#### Task item
Change every "Cafayate" in the rows below to "Mendoza", and leave all other text in the rows as it is.

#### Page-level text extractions
= Beginning of Section =

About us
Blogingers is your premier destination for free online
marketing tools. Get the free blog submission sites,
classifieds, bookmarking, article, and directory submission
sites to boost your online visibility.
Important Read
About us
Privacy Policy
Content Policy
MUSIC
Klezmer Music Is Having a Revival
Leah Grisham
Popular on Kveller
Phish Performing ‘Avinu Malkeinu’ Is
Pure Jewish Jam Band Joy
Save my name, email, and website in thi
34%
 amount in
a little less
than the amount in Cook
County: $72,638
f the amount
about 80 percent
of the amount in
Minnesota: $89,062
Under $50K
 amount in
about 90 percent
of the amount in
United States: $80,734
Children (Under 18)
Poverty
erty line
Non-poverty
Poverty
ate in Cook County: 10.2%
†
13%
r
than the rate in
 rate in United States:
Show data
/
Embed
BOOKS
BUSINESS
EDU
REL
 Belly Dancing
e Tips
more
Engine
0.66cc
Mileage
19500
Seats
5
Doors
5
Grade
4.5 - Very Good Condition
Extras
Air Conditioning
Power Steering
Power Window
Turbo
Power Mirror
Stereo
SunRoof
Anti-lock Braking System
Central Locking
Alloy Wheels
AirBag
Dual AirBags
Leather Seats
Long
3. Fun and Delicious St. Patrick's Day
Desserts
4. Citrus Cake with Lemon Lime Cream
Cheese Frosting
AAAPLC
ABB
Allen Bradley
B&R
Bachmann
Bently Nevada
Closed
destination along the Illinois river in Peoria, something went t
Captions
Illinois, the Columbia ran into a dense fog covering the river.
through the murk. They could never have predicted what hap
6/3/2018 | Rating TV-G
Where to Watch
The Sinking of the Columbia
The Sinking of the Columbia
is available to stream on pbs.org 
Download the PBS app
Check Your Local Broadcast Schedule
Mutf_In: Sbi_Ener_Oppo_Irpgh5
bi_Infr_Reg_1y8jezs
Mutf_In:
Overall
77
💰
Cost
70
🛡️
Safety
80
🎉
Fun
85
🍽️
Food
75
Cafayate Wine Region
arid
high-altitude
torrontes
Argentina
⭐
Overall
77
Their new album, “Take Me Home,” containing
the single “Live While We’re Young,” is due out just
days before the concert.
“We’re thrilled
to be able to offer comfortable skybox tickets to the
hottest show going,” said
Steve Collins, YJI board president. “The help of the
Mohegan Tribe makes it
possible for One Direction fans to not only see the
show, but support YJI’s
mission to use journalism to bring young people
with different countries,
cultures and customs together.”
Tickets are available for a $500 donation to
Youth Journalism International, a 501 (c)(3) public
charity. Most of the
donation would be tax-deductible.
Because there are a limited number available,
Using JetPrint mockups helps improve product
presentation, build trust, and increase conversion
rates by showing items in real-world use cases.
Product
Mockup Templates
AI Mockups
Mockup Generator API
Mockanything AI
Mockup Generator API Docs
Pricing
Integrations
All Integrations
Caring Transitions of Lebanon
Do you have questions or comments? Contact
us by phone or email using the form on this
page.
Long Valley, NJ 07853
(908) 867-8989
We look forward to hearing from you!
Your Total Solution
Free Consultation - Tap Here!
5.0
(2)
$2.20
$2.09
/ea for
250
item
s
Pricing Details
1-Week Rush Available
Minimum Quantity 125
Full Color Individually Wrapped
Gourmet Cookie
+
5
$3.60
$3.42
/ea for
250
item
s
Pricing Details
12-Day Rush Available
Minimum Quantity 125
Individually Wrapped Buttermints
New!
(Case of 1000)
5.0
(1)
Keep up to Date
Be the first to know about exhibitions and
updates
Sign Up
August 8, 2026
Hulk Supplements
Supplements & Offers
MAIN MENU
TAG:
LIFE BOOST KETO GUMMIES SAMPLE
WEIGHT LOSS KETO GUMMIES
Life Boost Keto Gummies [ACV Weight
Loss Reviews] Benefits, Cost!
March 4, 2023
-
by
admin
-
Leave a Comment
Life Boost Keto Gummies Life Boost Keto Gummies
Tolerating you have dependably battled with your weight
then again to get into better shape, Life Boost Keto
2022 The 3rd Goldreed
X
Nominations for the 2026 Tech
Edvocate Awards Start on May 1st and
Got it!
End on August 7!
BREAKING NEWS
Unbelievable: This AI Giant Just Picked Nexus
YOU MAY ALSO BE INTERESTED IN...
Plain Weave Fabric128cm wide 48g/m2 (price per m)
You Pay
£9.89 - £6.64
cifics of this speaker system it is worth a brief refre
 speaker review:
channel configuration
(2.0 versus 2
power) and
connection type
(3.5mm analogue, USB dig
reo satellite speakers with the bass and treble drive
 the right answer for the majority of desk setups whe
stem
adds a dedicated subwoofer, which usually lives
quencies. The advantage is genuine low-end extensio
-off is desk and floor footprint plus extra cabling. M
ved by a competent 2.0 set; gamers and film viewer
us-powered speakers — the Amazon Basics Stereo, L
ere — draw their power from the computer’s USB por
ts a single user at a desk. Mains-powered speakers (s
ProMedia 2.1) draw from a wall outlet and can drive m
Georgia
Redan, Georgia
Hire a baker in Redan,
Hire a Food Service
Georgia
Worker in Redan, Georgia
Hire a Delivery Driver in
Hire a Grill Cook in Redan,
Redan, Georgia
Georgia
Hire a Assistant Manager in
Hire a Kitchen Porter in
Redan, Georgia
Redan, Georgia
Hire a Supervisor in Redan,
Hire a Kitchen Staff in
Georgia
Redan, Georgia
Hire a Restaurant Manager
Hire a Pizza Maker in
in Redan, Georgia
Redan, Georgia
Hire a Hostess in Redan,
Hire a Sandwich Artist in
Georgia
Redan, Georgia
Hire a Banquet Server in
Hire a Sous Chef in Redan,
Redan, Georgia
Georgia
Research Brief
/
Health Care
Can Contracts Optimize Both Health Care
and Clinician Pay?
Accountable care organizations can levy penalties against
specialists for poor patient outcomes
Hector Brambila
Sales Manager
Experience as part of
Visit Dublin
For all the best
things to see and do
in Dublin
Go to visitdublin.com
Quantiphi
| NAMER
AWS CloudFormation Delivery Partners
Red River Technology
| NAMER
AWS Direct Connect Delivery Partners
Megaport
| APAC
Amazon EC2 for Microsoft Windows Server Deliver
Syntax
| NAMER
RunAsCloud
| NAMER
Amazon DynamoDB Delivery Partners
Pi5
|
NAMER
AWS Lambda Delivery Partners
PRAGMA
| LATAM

= End of Section =

#### Your response
About us
Blogingers is your premier destination for free online
marketing tools. Get the free blog submission sites,
classifieds, bookmarking, article, and directory submission
sites to boost your online visibility.
Important Read
About us
Privacy Policy
Content Policy
MUSIC
Klezmer Music Is Having a Revival
Leah Grisham
Popular on Kveller
Phish Performing ‘Avinu Malkeinu’ Is
Pure Jewish Jam Band Joy
Save my name, email, and website in thi
34%
 amount in
a little less
than the amount in Cook
County: $72,638
f the amount
about 80 percent
of the amount in
Minnesota: $89,062
Under $50K
 amount in
about 90 percent
of the amount in
United States: $80,734
Children (Under 18)
Poverty
erty line
Non-poverty
Poverty
ate in Cook County: 10.2%
†
13%
r
than the rate in
 rate in United States:
Show data
/
Embed
BOOKS
BUSINESS
EDU
REL
 Belly Dancing
e Tips
more
Engine
0.66cc
Mileage
19500
Seats
5
Doors
5
Grade
4.5 - Very Good Condition
Extras
Air Conditioning
Power Steering
Power Window
Turbo
Power Mirror
Stereo
SunRoof
Anti-lock Braking System
Central Locking
Alloy Wheels
AirBag
Dual AirBags
Leather Seats
Long
3. Fun and Delicious St. Patrick's Day
Desserts
4. Citrus Cake with Lemon Lime Cream
Cheese Frosting
AAAPLC
ABB
Allen Bradley
B&R
Bachmann
Bently Nevada
Closed
destination along the Illinois river in Peoria, something went t
Captions
Illinois, the Columbia ran into a dense fog covering the river.
through the murk. They could never have predicted what hap
6/3/2018 | Rating TV-G
Where to Watch
The Sinking of the Columbia
The Sinking of the Columbia
is available to stream on pbs.org 
Download the PBS app
Check Your Local Broadcast Schedule
Mutf_In: Sbi_Ener_Oppo_Irpgh5
bi_Infr_Reg_1y8jezs
Mutf_In:
Overall
77
💰
Cost
70
🛡️
Safety
80
🎉
Fun
85
🍽️
Food
75
Mendoza Wine Region
arid
high-altitude
torrontes
Argentina
⭐
Overall
77
Their new album, “Take Me Home,” containing
the single “Live While We’re Young,” is due out just
days before the concert.
“We’re thrilled
to be able to offer comfortable skybox tickets to the
hottest show going,” said
Steve Collins, YJI board president. “The help of the
Mohegan Tribe makes it
possible for One Direction fans to not only see the
show, but support YJI’s
mission to use journalism to bring young people
with different countries,
cultures and customs together.”
Tickets are available for a $500 donation to
Youth Journalism International, a 501 (c)(3) public
charity. Most of the
donation would be tax-deductible.
Because there are a limited number available,
Using JetPrint mockups helps improve product
presentation, build trust, and increase conversion
rates by showing items in real-world use cases.
Product
Mockup Templates
AI Mockups
Mockup Generator API
Mockanything AI
Mockup Generator API Docs
Pricing
Integrations
All Integrations
Caring Transitions of Lebanon
Do you have questions or comments? Contact
us by phone or email using the form on this
page.
Long Valley, NJ 07853
(908) 867-8989
We look forward to hearing from you!
Your Total Solution
Free Consultation - Tap Here!
5.0
(2)
$2.20
$2.09
/ea for
250
item
s
Pricing Details
1-Week Rush Available
Minimum Quantity 125
Full Color Individually Wrapped
Gourmet Cookie
+
5
$3.60
$3.42
/ea for
250
item
s
Pricing Details
12-Day Rush Available
Minimum Quantity 125
Individually Wrapped Buttermints
New!
(Case of 1000)
5.0
(1)
Keep up to Date
Be the first to know about exhibitions and
updates
Sign Up
August 8, 2026
Hulk Supplements
Supplements & Offers
MAIN MENU
TAG:
LIFE BOOST KETO GUMMIES SAMPLE
WEIGHT LOSS KETO GUMMIES
Life Boost Keto Gummies [ACV Weight
Loss Reviews] Benefits, Cost!
March 4, 2023
-
by
admin
-
Leave a Comment
Life Boost Keto Gummies Life Boost Keto Gummies
Tolerating you have dependably battled with your weight
then again to get into better shape, Life Boost Keto
2022 The 3rd Goldreed
X
Nominations for the 2026 Tech
Edvocate Awards Start on May 1st and
Got it!
End on August 7!
BREAKING NEWS
Unbelievable: This AI Giant Just Picked Nexus
YOU MAY ALSO BE INTERESTED IN...
Plain Weave Fabric128cm wide 48g/m2 (price per m)
You Pay
£9.89 - £6.64
cifics of this speaker system it is worth a brief refre
 speaker review:
channel configuration
(2.0 versus 2
power) and
connection type
(3.5mm analogue, USB dig
reo satellite speakers with the bass and treble drive
 the right answer for the majority of desk setups whe
stem
adds a dedicated subwoofer, which usually lives
quencies. The advantage is genuine low-end extensio
-off is desk and floor footprint plus extra cabling. M
ved by a competent 2.0 set; gamers and film viewer
us-powered speakers — the Amazon Basics Stereo, L
ere — draw their power from the computer’s USB por
ts a single user at a desk. Mains-powered speakers (s
ProMedia 2.1) draw from a wall outlet and can drive m
Georgia
Redan, Georgia
Hire a baker in Redan,
Hire a Food Service
Georgia
Worker in Redan, Georgia
Hire a Delivery Driver in
Hire a Grill Cook in Redan,
Redan, Georgia
Georgia
Hire a Assistant Manager in
Hire a Kitchen Porter in
Redan, Georgia
Redan, Georgia
Hire a Supervisor in Redan,
Hire a Kitchen Staff in
Georgia
Redan, Georgia
Hire a Restaurant Manager
Hire a Pizza Maker in
in Redan, Georgia
Redan, Georgia
Hire a Hostess in Redan,
Hire a Sandwich Artist in
Georgia
Redan, Georgia
Hire a Banquet Server in
Hire a Sous Chef in Redan,
Redan, Georgia
Georgia
Research Brief
/
Health Care
Can Contracts Optimize Both Health Care
and Clinician Pay?
Accountable care organizations can levy penalties against
specialists for poor patient outcomes
Hector Brambila
Sales Manager
Experience as part of
Visit Dublin
For all the best
things to see and do
in Dublin
Go to visitdublin.com
Quantiphi
| NAMER
AWS CloudFormation Delivery Partners
Red River Technology
| NAMER
AWS Direct Connect Delivery Partners
Megaport
| APAC
Amazon EC2 for Microsoft Windows Server Deliver
Syntax
| NAMER
RunAsCloud
| NAMER
Amazon DynamoDB Delivery Partners
Pi5
|
NAMER
AWS Lambda Delivery Partners
PRAGMA
| LATAM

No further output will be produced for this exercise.